[Page-level text extractions]

*** Block opens ***

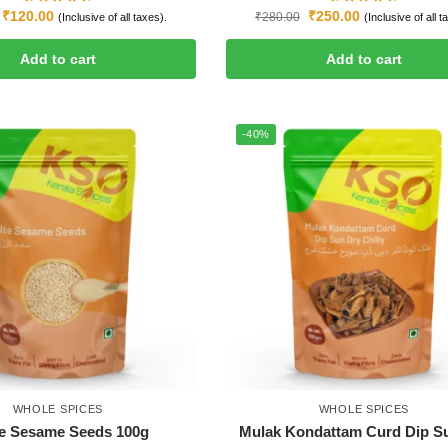
₹
120.00
₹
250.00
₹
280.00
(Inclusive of all taxes).
(Inclusive of all t
Add to cart
Add to cart
-40%
WHOLE SPICES
WHOLE SPICES
e Sesame Seeds 100g
Mulak Kondattam Curd Dip S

*** Block closes ***

### Brief
All of the data needs repeating exactly, but the pictures do not.

### Written solution
₹
120.00
₹
250.00
₹
280.00
(Inclusive of all taxes).
(Inclusive of all t
Add to cart
Add to cart
-40%
WHOLE SPICES
WHOLE SPICES
e Sesame Seeds 100g
Mulak Kondattam Curd Dip S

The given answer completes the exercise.